Ein Feuer sollte die Bluttat vertuschen. “So etwas passiert im Krimi, aber doch nicht in Harrislee“, sagt ein Nachbar.

Harrislee. Der Tod der jungen Frau und ihrer kleinen Tochter lässt Knud-Erik Lassen nicht los: Erschüttert steht der Nachbar in Harrislee bei Flensburg vor dem rot-weißen Flatterband, mit dem der rot geklinkerte Eckbungalow in dem Neubaugebiet abgesperrt ist. "Wie kann man so etwas machen? So etwas passiert im Krimi, aber doch nicht in Harrislee", sagt Lassen und blickt auf das Haus, in dem die Feuerwehr nach einem Zimmerbrand die leblosen Körper einer 36-Jährigen und ihrer sieben Jahre alten Tochter entdeckte.

Zuvor hat sich dort offenbar ein Familiendrama abgespielt: Mutter und Tochter weisen Stichverletzungen auf; der Ehemann und Vater ist verschwunden, die Fahndung nach ihm läuft.

Auf dem Rasen unter einem Fenster liegen stumme Zeugen des Dramas: ein verkohlter Schrank, angesengte Malstifte, Kinder- und Schulbücher. Immer noch riecht es verbrannt. Ein ausgebranntes Fenster ist mit einer Spanplatte verdeckt.

Für die Feuerwehrleute war es zunächst ein Routine-Einsatz, nachdem sie wegen des Brandes alarmiert wurden. Doch dann fanden sie im Haus die leblosen Körper. Offensichtlich sollte durch das Feuer ein Verbrechen vertuscht werden. "Wir gehen von einem Tötungsdelikt aus", sagt Oberstaatsanwältin Ulrike Stahlmann-Liebelt in Flensburg.
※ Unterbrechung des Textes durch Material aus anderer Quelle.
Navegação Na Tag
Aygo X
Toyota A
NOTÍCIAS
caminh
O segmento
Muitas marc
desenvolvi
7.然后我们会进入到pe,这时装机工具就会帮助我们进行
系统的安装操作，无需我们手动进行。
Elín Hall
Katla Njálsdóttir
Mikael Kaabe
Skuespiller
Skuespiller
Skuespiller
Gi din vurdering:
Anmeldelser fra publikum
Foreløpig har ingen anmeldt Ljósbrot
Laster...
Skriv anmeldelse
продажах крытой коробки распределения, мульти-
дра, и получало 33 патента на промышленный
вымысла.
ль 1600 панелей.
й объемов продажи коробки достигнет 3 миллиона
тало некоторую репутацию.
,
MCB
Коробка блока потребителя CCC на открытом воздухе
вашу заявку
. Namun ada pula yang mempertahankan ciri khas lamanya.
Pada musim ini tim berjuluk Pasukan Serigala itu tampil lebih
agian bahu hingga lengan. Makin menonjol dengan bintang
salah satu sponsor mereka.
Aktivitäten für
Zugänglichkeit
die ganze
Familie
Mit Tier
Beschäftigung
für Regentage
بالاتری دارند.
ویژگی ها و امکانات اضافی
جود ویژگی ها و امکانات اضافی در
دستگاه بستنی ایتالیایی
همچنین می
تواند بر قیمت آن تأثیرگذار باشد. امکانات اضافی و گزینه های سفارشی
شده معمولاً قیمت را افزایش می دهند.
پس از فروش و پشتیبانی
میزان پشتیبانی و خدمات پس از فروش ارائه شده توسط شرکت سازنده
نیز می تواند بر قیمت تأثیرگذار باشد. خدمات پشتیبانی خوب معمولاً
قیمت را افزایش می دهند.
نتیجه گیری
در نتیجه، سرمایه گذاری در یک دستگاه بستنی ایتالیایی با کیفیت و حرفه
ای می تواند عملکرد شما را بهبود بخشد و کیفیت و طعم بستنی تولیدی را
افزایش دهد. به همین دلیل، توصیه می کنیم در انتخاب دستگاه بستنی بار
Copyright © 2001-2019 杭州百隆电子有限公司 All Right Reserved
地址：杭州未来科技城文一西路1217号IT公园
Die Polizei sucht nun bundesweit nach dem 37 Jahre alten Ehemann und Vater. Auch ein Hubschrauber wurde eingesetzt.

Die Nachbarn in dem 11 000-Einwohner-Ort an der dänischen Grenze beschreiben die Familie als ruhig und nett. Die Familie lebte seit etwa drei Jahren in dem Haus. Man habe nie Streit gehört. "Es war ein freundliches Kind. Die Frau habe ich gestern noch gesehen, sie hat immer gegrüßt", sagt Lassen. Im Internet schreibt die Mutter einer Mitschülerin des getöteten Mädchens: "Wie soll man nur erklären, was da passiert ist? Ich bin ratlos. Es kommen Fragen über Fragen, und ich habe keine Antwort."
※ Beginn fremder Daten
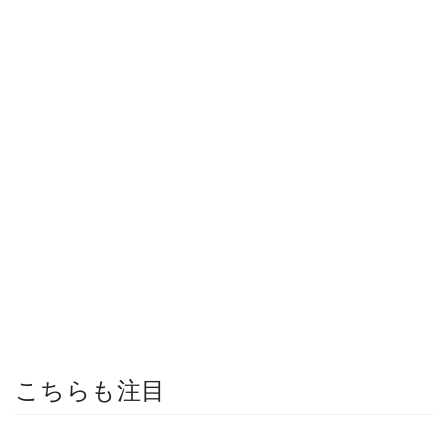
こちらも注目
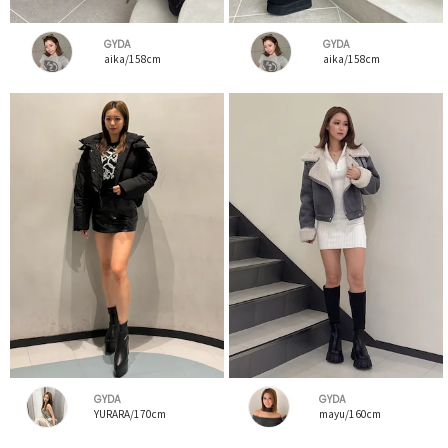
GYDA
GYDA
aika/158cm
aika/158cm
GYDA
GYDA
YURARA/170cm
mayu/160cm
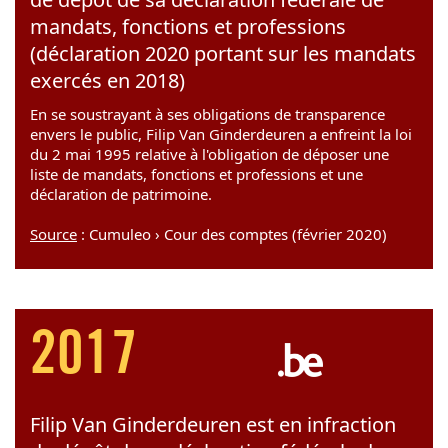
mandats, fonctions et professions
(déclaration 2020 portant sur les mandats
exercés en 2018)
En se soustrayant à ses obligations de transparence
envers le public, Filip Van Ginderdeuren a enfreint la loi
du 2 mai 1995 relative à l'obligation de déposer une
liste de mandats, fonctions et professions et une
déclaration de patrimoine.
Source
: Cumuleo › Cour des comptes (février 2020)
2017
Filip Van Ginderdeuren est en infraction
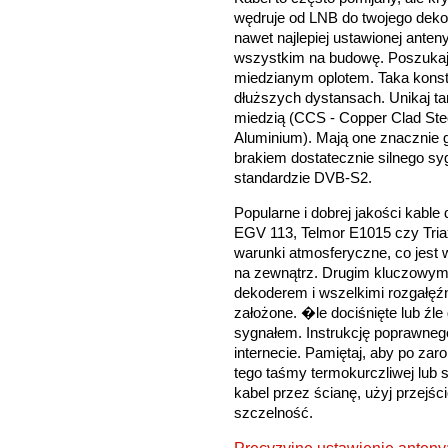
wędruje od LNB do twojego deko
nawet najlepiej ustawionej ante
wszystkim na budowę. Poszukaj
miedzianym oplotem. Taka konst
dłuższych dystansach. Unikaj tan
miedzią (CCS - Copper Clad Stee
Aluminium). Mają one znacznie
brakiem dostatecznie silnego sy
standardzie DVB-S2.
Popularne i dobrej jakości kable
EGV 113, Telmor E1015 czy Tria
warunki atmosferyczne, co jest 
na zewnątrz. Drugim kluczowym 
dekoderem i wszelkimi rozgałęźn
założone. �le dociśnięte lub ź
sygnałem. Instrukcję poprawneg
internecie. Pamiętaj, aby po zar
tego taśmy termokurczliwej lub s
kabel przez ścianę, użyj przejś
szczelność.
"Wir haben noch versucht, das Kind wiederzubeleben", berichtet Roman Kuchanski. Er war mit der Feuerwehr am Brandort und kehrte jetzt zurück, um das Geschehen und das Gesehene zu verarbeiten. "Es qualmte, aber die Flammen waren schon fast wieder aus, als wir ankamen." Die Feuerwehrleute gingen zunächst von einer Rauchvergiftung der beiden Opfer aus. Zweifel kamen, als die Luftzufuhr nicht in der Lunge des Mädchens ankam. "Ich habe das T-Shirt hochgehoben, da sahen wir die Wunde in der Brust." Noch in der Nacht ließen sich Kuchanski und seine Feuerwehrkollegen von einem Seelsorger betreuen.
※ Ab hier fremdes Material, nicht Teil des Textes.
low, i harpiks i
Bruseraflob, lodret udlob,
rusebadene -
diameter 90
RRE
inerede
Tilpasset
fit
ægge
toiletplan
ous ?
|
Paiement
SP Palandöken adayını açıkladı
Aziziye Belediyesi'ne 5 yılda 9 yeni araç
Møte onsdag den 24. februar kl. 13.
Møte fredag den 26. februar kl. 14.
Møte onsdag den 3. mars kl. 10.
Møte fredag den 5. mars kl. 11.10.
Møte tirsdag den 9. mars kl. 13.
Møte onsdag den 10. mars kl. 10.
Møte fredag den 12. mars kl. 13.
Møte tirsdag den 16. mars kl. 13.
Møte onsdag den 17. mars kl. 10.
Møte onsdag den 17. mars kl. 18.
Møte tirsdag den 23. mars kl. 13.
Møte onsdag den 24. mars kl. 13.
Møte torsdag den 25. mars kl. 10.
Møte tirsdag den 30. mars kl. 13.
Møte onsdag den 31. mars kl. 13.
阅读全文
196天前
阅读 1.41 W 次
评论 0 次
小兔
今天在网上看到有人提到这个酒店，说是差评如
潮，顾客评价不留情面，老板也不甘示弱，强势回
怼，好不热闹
Die Fahndung nach dem Vater des Kindes läuft auf Hochtouren und soll auf Dänemark ausgeweitet werden. Nachbar Lassen erzählt: "Andere Nachbarn haben das Feuer gesehen. Wir dachten, es sei keiner zu Hause, denn das Auto war nicht da." Auch nach dem Wagen wird gesucht.